Todas mis novelas funcionan así. Soldados de Salamina: ¿por qué el soldado salvó la vida de
Sánchez Mazas? La novela es esa búsqueda y al final no hay una respuesta clara, taxativa. Esa es la
pregunta de la novela. A partir de determinado momento, la novela es una indagación sobre esa
pregunta, y al final no hay respuesta. Es una ambigüedad central. En Teoría de la novela Lukács
habla de la ironía como rasgo definitorio de la novela. La ironía no es más que una forma de la
ambigüedad, y el punto ciego coloca en el mismísimo centro de la novela la ambigüedad. La
ambigüedad es fundamental porque los libros no existen sin lectores. Un libro sin lector es un
montón de letra impresa. El libro no cobra vida hasta que aparece el lector, y la ambigüedad es el
espacio que da el autor al lector para que haga suyo el libro. Sin ella no hay literatura. Esto lo decía
Valéry maravillosamente: “Las obras maestras no las hace el escritor, las hace el lector.” Lectores
empecinados, desvelados, fanáticos, capaces de encontrar en el libro cosas que ni siquiera el autor
era del todo consciente de haber metido en él.

Las obras maestras comparten un mecanismo narrativo semejante. En el corazón de todas ellas
late una pregunta; ésta puede ser clínica (“¿Está loco don Quijote”?), metafísica (“¿Qué es la
ballena blanca?”) o jurídica (“¿De qué acusan a Josef K?”), pero en el fondo su idiosincrasia es lo
de menos; lo importante es que tales novelas consisten en el intento de responder a esa pregunta
múltiple y que, sea cual sea ella, al final la respuesta es siempre la misma: la respuesta es que no
hay respuesta, es decir, la respuesta es la propia búsqueda de una respuesta, la propia
pregunta, el propio libro. O dicho de otro modo: al final no hay una respuesta nítida, clara,
unívoca, taxativa; sólo una respuesta ambigua, equívoca, contradictoria, esencialmente
irónica, que ni siquiera parece una respuesta.

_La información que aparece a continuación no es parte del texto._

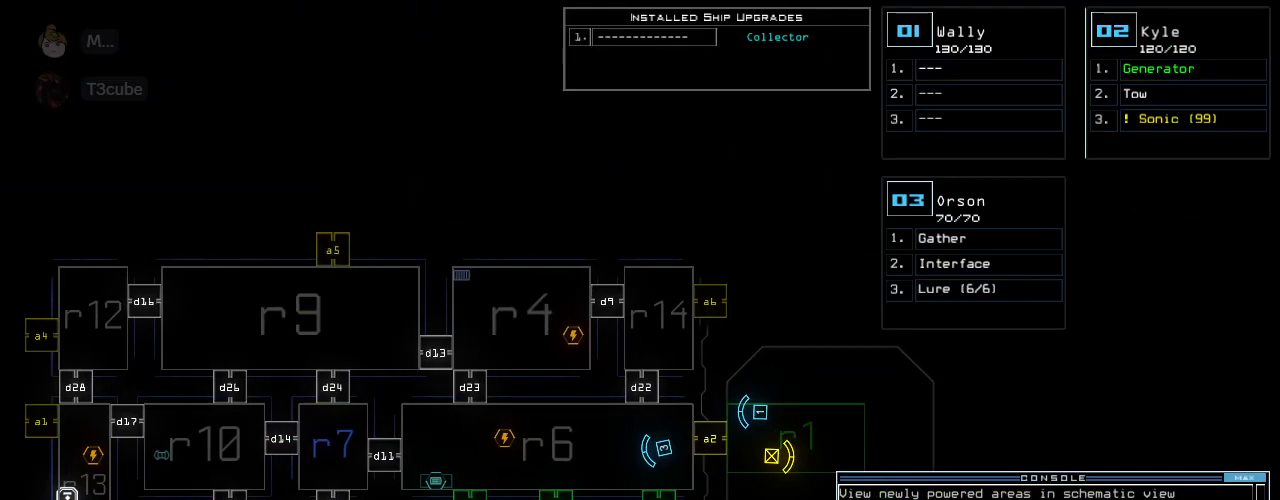
{"keys": [], "events": []}
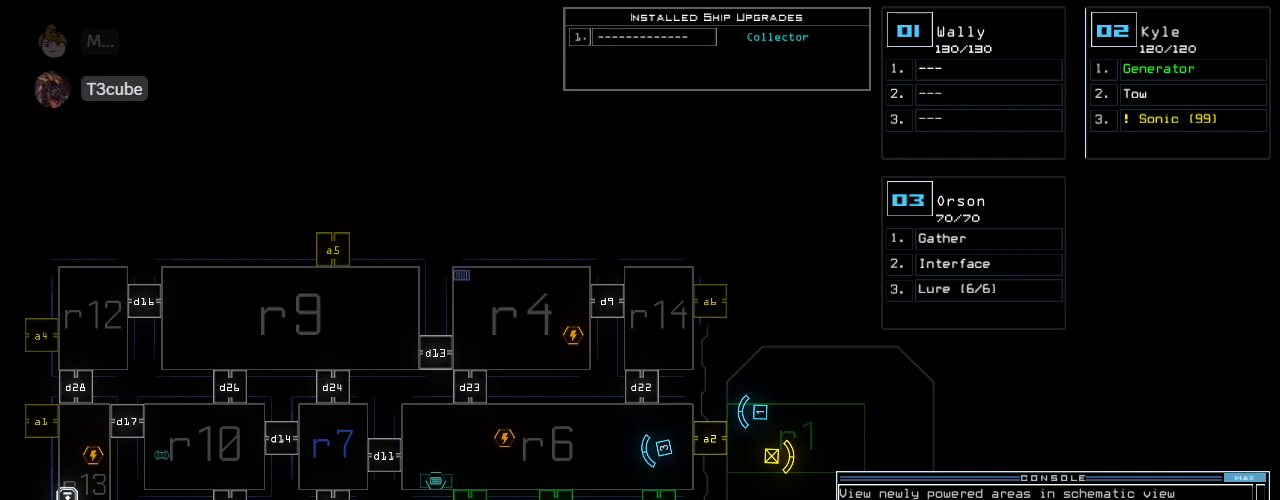
{"keys": [], "events": []}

Esas son sin embargo, a mi juicio, las únicas respuestas que están autorizadas a dar las novelas. La
novela no es el género de las respuestas, sino el de las preguntas: escribir una novela consiste en
plantearse una pregunta compleja para formularla de la manera más compleja posible, no para
contestarla; consiste en sumergirse en un enigma para volverlo irresoluble, no para descifrarlo. Ese
enigma es el punto ciego, y todo lo que tienen que decir muchas grandes novelas (y relatos) lo dicen
a través de él: a través de ese silencio pletórico de significado, de esa ceguera visionaria, de esa
oscuridad radiante, de esa ambigüedad sin solución. Ese punto ciego es lo que somos.